## What you need to do
a - For each statement, answer yes or no on whether it agrees with the account of Tommy the dog below, and quote the words of the account that decide it. (i) The vet thought the nerve damage would probably be permanent. (ii) Tommy's personality changed while his head was wasting away. (iii) A shot was heard before Tommy came home injured.
b - Answer these questions from the account of Tommy the dog below, one line each.
(i) What did the vet say had probably damaged a nerve?
(ii) Where would Tommy sometimes be spotted on the way back from an early airport trip?
(iii) From which house was Tommy seen making his way home after the shot?

## Text excerpt
One day I realised that something very strange was happening to my mate. His appearance was changing, so slowly that it was unseen, until the day it suddenly hit home. One half of his head was slowly wasting away. One side had all the muscle and flesh as normal, while the other was down to the bone. The vet said that he had probably damaged a nerve when fighting with another dog, and that the damage was probably permanent.

This was very sad. There was no change in his personality, but he was a very strange looking dog indeed. Then imperceptively, as the problem had developed, one day I realised that it was going away, and gradually, his head was back to normal.

These were different times, and I can quite understand the controls on free roaming dogs which apply these days; but it was not unusual in those days for me to return from an early trip to the airport, and while passing through the nearby town, spot Tommy and a collection of other dogs answering the ‘call of the wild’ and vying for its affection.

I’d give him a call, he’d jump in the car and be chauffeured home.

The greatest trauma of all was still to unfold however. One day I heard a shot, followed by a series of yelps. I looked out the rear window in the direction of the sounds. From the house on the other side of the railway line in the slope below the house, I saw Tommy making his way towards home in an erratic course. When he arrived I could see that one of his eyes was a bloodied pulp.

## Data provided
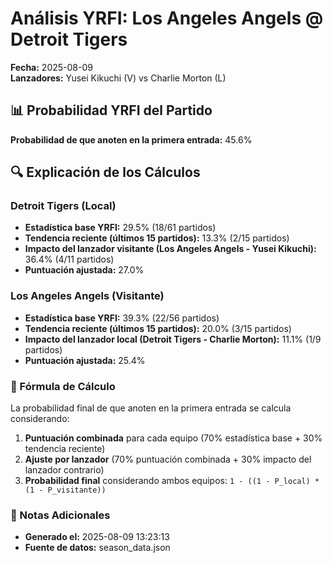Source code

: # Análisis YRFI: Los Angeles Angels @ Detroit Tigers

**Fecha:** 2025-08-09  
**Lanzadores:** Yusei Kikuchi (V) vs Charlie Morton (L)

## 📊 Probabilidad YRFI del Partido

**Probabilidad de que anoten en la primera entrada:** 45.6%

## 🔍 Explicación de los Cálculos

### Detroit Tigers (Local)
- **Estadística base YRFI:** 29.5% (18/61 partidos)
- **Tendencia reciente (últimos 15 partidos):** 13.3% (2/15 partidos)
- **Impacto del lanzador visitante (Los Angeles Angels - Yusei Kikuchi):** 36.4% (4/11 partidos)
- **Puntuación ajustada:** 27.0%

### Los Angeles Angels (Visitante)
- **Estadística base YRFI:** 39.3% (22/56 partidos)
- **Tendencia reciente (últimos 15 partidos):** 20.0% (3/15 partidos)
- **Impacto del lanzador local (Detroit Tigers - Charlie Morton):** 11.1% (1/9 partidos)
- **Puntuación ajustada:** 25.4%

### 📝 Fórmula de Cálculo

La probabilidad final de que anoten en la primera entrada se calcula considerando:
1. **Puntuación combinada** para cada equipo (70% estadística base + 30% tendencia reciente)
2. **Ajuste por lanzador** (70% puntuación combinada + 30% impacto del lanzador contrario)
3. **Probabilidad final** considerando ambos equipos: `1 - ((1 - P_local) * (1 - P_visitante))`

### 📌 Notas Adicionales

- **Generado el:** 2025-08-09 13:23:13
- **Fuente de datos:** season_data.json
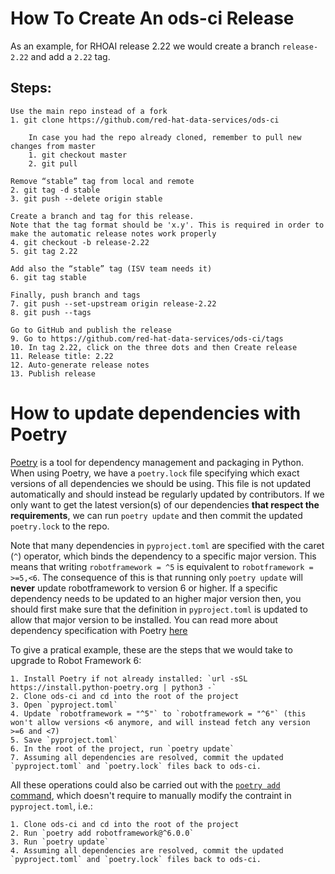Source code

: # How To Create An ods-ci Release

As an example, for RHOAI release 2.22 we would create a branch `release-2.22` and add a `2.22` tag.

## Steps:
    Use the main repo instead of a fork
    1. git clone https://github.com/red-hat-data-services/ods-ci

        In case you had the repo already cloned, remember to pull new changes from master
        1. git checkout master
        2. git pull

    Remove “stable” tag from local and remote
    2. git tag -d stable
    3. git push --delete origin stable 

    Create a branch and tag for this release.
    Note that the tag format should be 'x.y'. This is required in order to make the automatic release notes work properly
    4. git checkout -b release-2.22
    5. git tag 2.22

    Add also the “stable” tag (ISV team needs it) 
    6. git tag stable

    Finally, push branch and tags
    7. git push --set-upstream origin release-2.22
    8. git push --tags

    Go to GitHub and publish the release
    9. Go to https://github.com/red-hat-data-services/ods-ci/tags
    10. In tag 2.22, click on the three dots and then Create release
    11. Release title: 2.22
    12. Auto-generate release notes
    13. Publish release


# How to update dependencies with Poetry

[Poetry](https://python-poetry.org) is a tool for dependency management and packaging in Python. When using Poetry, we have a `poetry.lock` file specifying which exact versions of all dependencies we should be using. This file is not updated automatically and should instead be regularly updated by contributors.
If we only want to get the latest version(s) of our dependencies **that respect the requirements**, we can run `poetry update` and then commit the updated `poetry.lock` to the repo.


Note that many dependencies in `pyproject.toml` are specified with the caret (`^`) operator, which binds the dependency to a specific major version. This means that writing `robotframework = ^5` is equivalent to `robotframework = >=5,<6`. The consequence of this is that running only `poetry update` will **never** update robotframework to version 6 or higher.
If a specific dependency needs to be updated to an higher major version then, you should first make sure that the definition in `pyproject.toml` is updated to allow that major version to be installed. You can read more about dependency specification with Poetry [here](https://python-poetry.org/docs/dependency-specification/)


To give a pratical example, these are the steps that we would take to upgrade to Robot Framework 6:

    1. Install Poetry if not already installed: `url -sSL https://install.python-poetry.org | python3 -`
    2. Clone ods-ci and cd into the root of the project
    3. Open `pyproject.toml`
    4. Update `robotframework = "^5"` to `robotframework = "^6"` (this won't allow versions <6 anymore, and will instead fetch any version >=6 and <7)
    5. Save `pyproject.toml`
    6. In the root of the project, run `poetry update`
    7. Assuming all dependencies are resolved, commit the updated `pyproject.toml` and `poetry.lock` files back to ods-ci.

All these operations could also be carried out with the [`poetry add` command](https://python-poetry.org/docs/cli/#add), which doesn't require to manually modify the contraint in `pyproject.toml`, i.e.:

    1. Clone ods-ci and cd into the root of the project
    2. Run `poetry add robotframework@^6.0.0`
    3. Run `poetry update`
    4. Assuming all dependencies are resolved, commit the updated `pyproject.toml` and `poetry.lock` files back to ods-ci.
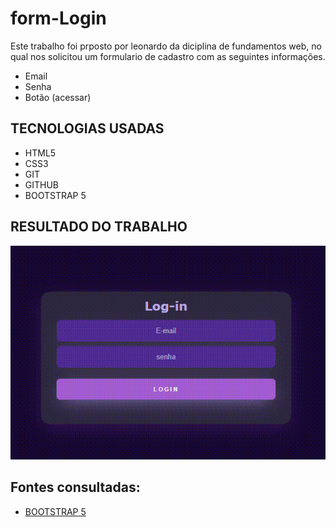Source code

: # form-Login

Este trabalho foi prposto por leonardo da diciplina de fundamentos web, no qual nos solicitou um formulario de cadastro com as seguintes informações.

* Email 
* Senha 
* Botão (acessar)
 
## TECNOLOGIAS USADAS 

* HTML5
* CSS3 
* GIT
* GITHUB
* BOOTSTRAP 5


## RESULTADO DO TRABALHO
![Login](img/euqfiz.gif)


## Fontes consultadas:

* [BOOTSTRAP 5](https://getbootstrap.com/docs/5.0/getting-started/introduction/)



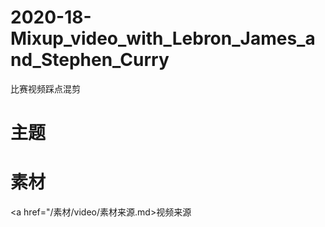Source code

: # 2020-18-Mixup_video_with_Lebron_James_and_Stephen_Curry
比赛视频踩点混剪  
# 主题  
# 素材  
<a href="/素材/video/素材来源.md>视频来源</a>
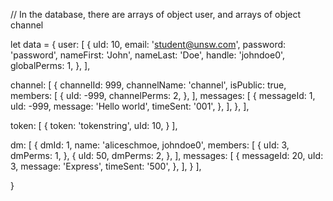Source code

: // In the database, there are arrays of object user, and arrays of object channel

let data = {
  user: [
    {
      uId: 10,
      email: 'student@unsw.com',
      password: 'password',
      nameFirst: 'John',
      nameLast: 'Doe',
      handle: 'johndoe0',
      globalPerms: 1,
    },
  ],

  channel: [
    {
      channelId: 999,
      channelName: 'channel',
      isPublic: true,
      members: [
        {
          uId: -999,
          channelPerms: 2,
        },
      ],
      messages: [
        {
          messageId: 1,
          uId: -999,
          message: 'Hello world',
          timeSent: '001',
        },
      ],
    },
  ],

  token: [
    {
      token: 'tokenstring',
      uId: 10,
    }
  ],

  dm: [
    {
      dmId: 1,
      name: 'aliceschmoe, johndoe0',
      members: [
        {
          uId: 3,
          dmPerms: 1,
        },
        {
          uId: 50,
          dmPerms: 2,
        },
      ],
      messages: [
        {
          messageId: 20,
          uId: 3,
          message: 'Express',
          timeSent: '500',
        },
      ],
    }
  ],

}
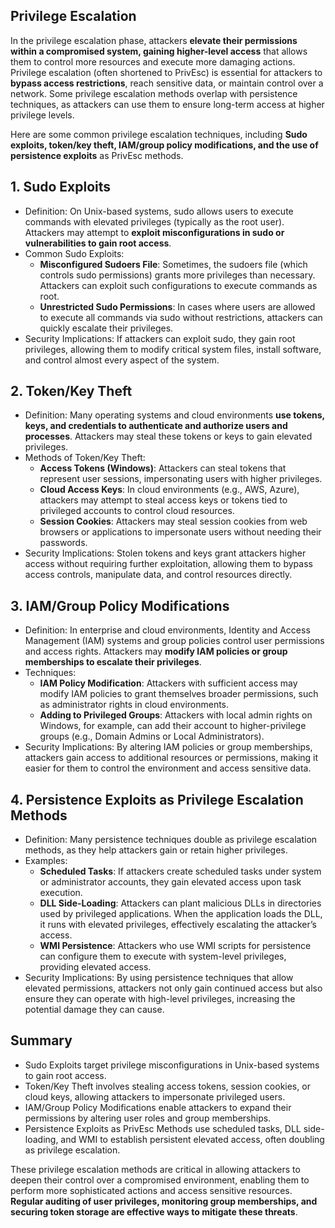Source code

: ## Privilege Escalation
In the privilege escalation phase, attackers **elevate their permissions within a compromised system, gaining higher-level access** that allows them to control more resources and execute more damaging actions. Privilege escalation (often shortened to PrivEsc) is essential for attackers to **bypass access restrictions**, reach sensitive data, or maintain control over a network. Some privilege escalation methods overlap with persistence techniques, as attackers can use them to ensure long-term access at higher privilege levels.

Here are some common privilege escalation techniques, including **Sudo exploits, token/key theft, IAM/group policy modifications, and the use of persistence exploits** as PrivEsc methods.

## 1. Sudo Exploits
  - Definition: On Unix-based systems, sudo allows users to execute commands with elevated privileges (typically as the root user). Attackers may attempt to **exploit misconfigurations in sudo or vulnerabilities to gain root access**.
  - Common Sudo Exploits:
    - **Misconfigured Sudoers File**: Sometimes, the sudoers file (which controls sudo permissions) grants more privileges than necessary. Attackers can exploit such configurations to execute commands as root.
    - **Unrestricted Sudo Permissions**: In cases where users are allowed to execute all commands via sudo without restrictions, attackers can quickly escalate their privileges.
  - Security Implications: If attackers can exploit sudo, they gain root privileges, allowing them to modify critical system files, install software, and control almost every aspect of the system.

## 2. Token/Key Theft
  - Definition: Many operating systems and cloud environments **use tokens, keys, and credentials to authenticate and authorize users and processes**. Attackers may steal these tokens or keys to gain elevated privileges.
  - Methods of Token/Key Theft:
    - **Access Tokens (Windows)**: Attackers can steal tokens that represent user sessions, impersonating users with higher privileges.
    - **Cloud Access Keys**: In cloud environments (e.g., AWS, Azure), attackers may attempt to steal access keys or tokens tied to privileged accounts to control cloud resources.
    - **Session Cookies**: Attackers may steal session cookies from web browsers or applications to impersonate users without needing their passwords.
  - Security Implications: Stolen tokens and keys grant attackers higher access without requiring further exploitation, allowing them to bypass access controls, manipulate data, and control resources directly.

## 3. IAM/Group Policy Modifications
  - Definition: In enterprise and cloud environments, Identity and Access Management (IAM) systems and group policies control user permissions and access rights. Attackers may **modify IAM policies or group memberships to escalate their privileges**.
  - Techniques:
    - **IAM Policy Modification**: Attackers with sufficient access may modify IAM policies to grant themselves broader permissions, such as administrator rights in cloud environments.
    - **Adding to Privileged Groups**: Attackers with local admin rights on Windows, for example, can add their account to higher-privilege groups (e.g., Domain Admins or Local Administrators).
  - Security Implications: By altering IAM policies or group memberships, attackers gain access to additional resources or permissions, making it easier for them to control the environment and access sensitive data.

## 4. Persistence Exploits as Privilege Escalation Methods
  - Definition: Many persistence techniques double as privilege escalation methods, as they help attackers gain or retain higher privileges.
  - Examples:
    - **Scheduled Tasks**: If attackers create scheduled tasks under system or administrator accounts, they gain elevated access upon task execution.
    - **DLL Side-Loading**: Attackers can plant malicious DLLs in directories used by privileged applications. When the application loads the DLL, it runs with elevated privileges, effectively escalating the attacker’s access.
    - **WMI Persistence**: Attackers who use WMI scripts for persistence can configure them to execute with system-level privileges, providing elevated access.
  - Security Implications: By using persistence techniques that allow elevated permissions, attackers not only gain continued access but also ensure they can operate with high-level privileges, increasing the potential damage they can cause.

## Summary
  - Sudo Exploits target privilege misconfigurations in Unix-based systems to gain root access.
  - Token/Key Theft involves stealing access tokens, session cookies, or cloud keys, allowing attackers to impersonate privileged users.
  - IAM/Group Policy Modifications enable attackers to expand their permissions by altering user roles and group memberships.
  - Persistence Exploits as PrivEsc Methods use scheduled tasks, DLL side-loading, and WMI to establish persistent elevated access, often doubling as privilege escalation.

These privilege escalation methods are critical in allowing attackers to deepen their control over a compromised environment, enabling them to perform more sophisticated actions and access sensitive resources. **Regular auditing of user privileges, monitoring group memberships, and securing token storage are effective ways to mitigate these threats**.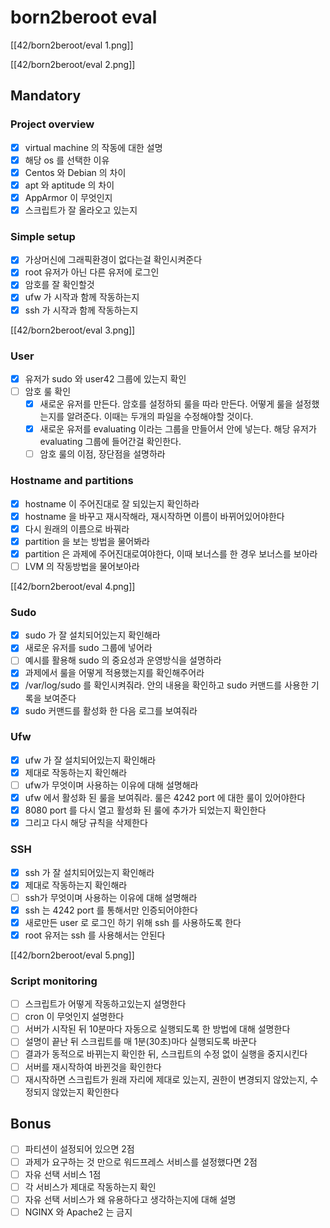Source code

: # born2beroot eval

[[42/born2beroot/eval 1.png]]

[[42/born2beroot/eval 2.png]]

## Mandatory

### Project overview

- [x]  virtual machine 의 작동에 대한 설명
- [x]  해당 os 를 선택한 이유
- [x]  Centos 와 Debian 의 차이
- [x]  apt 와 aptitude 의 차이
- [x]  AppArmor 이 무엇인지
- [x]  스크립트가 잘 올라오고 있는지

### Simple setup

- [x]  가상머신에 그래픽환경이 없다는걸 확인시켜준다
- [x]  root 유저가 아닌 다른 유저에 로그인
- [x]  암호를 잘 확인할것
- [x]  ufw 가 시작과 함께 작동하는지
- [x]  ssh 가 시작과 함께 작동하는지

[[42/born2beroot/eval 3.png]]

### User

- [x]  유저가 sudo 와 user42 그룹에 있는지 확인
- [ ]  암호 룰 확인
    - [x]  새로운 유저를 만든다. 암호를 설정하되 룰을 따라 만든다. 어떻게 룰을 설정했는지를 알려준다. 이때는 두개의 파일을 수정해야할 것이다.
    - [x]  새로운 유저를 evaluating 이라는 그룹을 만들어서 안에 넣는다. 해당 유저가 evaluating 그룹에 들어간걸 확인한다.
    - [ ]  암호 룰의 이점, 장단점을 설명하라

### Hostname and partitions

- [x]  hostname 이 주어진대로 잘 되있는지 확인하라
- [x]  hostname 을 바꾸고 재시작해라, 재시작하면 이름이 바뀌어있어야한다
- [x]  다시 원래의 이름으로 바꿔라
- [x]  partition 을 보는 방법을 물어봐라
- [x]  partition 은 과제에 주어진대로여야한다, 이때 보너스를 한 경우 보너스를 보아라
- [ ]  LVM 의 작동방법을 물어보아라

[[42/born2beroot/eval 4.png]]

### Sudo

- [x]  sudo 가 잘 설치되어있는지 확인해라
- [x]  새로운 유저를 sudo 그룹에 넣어라
- [ ]  예시를 활용해 sudo 의 중요성과 운영방식을 설명하라
- [x]  과제에서 룰을 어떻게 적용했는지를 확인해주어라
- [x]  /var/log/sudo 를 확인시켜줘라. 안의 내용을 확인하고 sudo 커맨드를 사용한 기록을 보여준다
- [x]  sudo 커맨드를 활성화 한 다음 로그를 보여줘라

### Ufw

- [x]  ufw 가 잘 설치되어있는지 확인해라
- [x]  제대로 작동하는지 확인해라
- [ ]  ufw가 무엇이며 사용하는 이유에 대해 설명해라
- [x]  ufw 에서 활성화 된 룰을 보여줘라. 룰은 4242 port 에 대한 룰이 있어야한다
- [x]  8080 port 를 다시 열고 활성화 된 룰에 추가가 되었는지 확인한다
- [x]  그리고 다시 해당 규칙을 삭제한다

### SSH

- [x]  ssh 가 잘 설치되어있는지 확인해라
- [x]  제대로 작동하는지 확인해라
- [ ]  ssh가 무엇이며 사용하는 이유에 대해 설명해라
- [x]  ssh 는 4242 port 를 통해서만 인증되어야한다
- [x]  새로만든 user 로 로그인 하기 위해 ssh 를 사용하도록 한다
- [x]  root 유저는 ssh 를 사용해서는 안된다

[[42/born2beroot/eval 5.png]]

### Script monitoring

- [ ]  스크립트가 어떻게 작동하고있는지 설명한다
- [ ]  cron 이 무엇인지 설명한다
- [ ]  서버가 시작된 뒤 10분마다 자동으로 실행되도록 한 방법에 대해 설명한다
- [ ]  설명이 끝난 뒤 스크립트를 매 1분(30초)마다 실행되도록 바꾼다
- [ ]  결과가 동적으로 바뀌는지 확인한 뒤, 스크립트의 수정 없이 실행을 중지시킨다
- [ ]  서버를 재시작하여 바뀐것을 확인한다
- [ ]  재시작하면 스크립트가 원래 자리에 제대로 있는지, 권한이 변경되지 않았는지, 수정되지 않았는지 확인한다

## Bonus

- [ ]  파티션이 설정되어 있으면 2점
- [ ]  과제가 요구하는 것 만으로 워드프레스 서비스를 설정했다면 2점
- [ ]  자유 선택 서비스 1점
- [ ]  각 서비스가 제대로 작동하는지 확인
- [ ]  자유 선택 서비스가 왜 유용하다고 생각하는지에 대해 설명
- [ ]  NGINX 와 Apache2 는 금지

## Answers in order
a -
(i) Yes: "the damage was probably permanent."
(ii) No: "There was no change in his personality"
(iii) Yes: "One day I heard a shot, followed by a series of yelps."

b -
(i) Fighting with another dog.
(ii) In the nearby town.
(iii) The house on the other side of the railway line, in the slope below the house.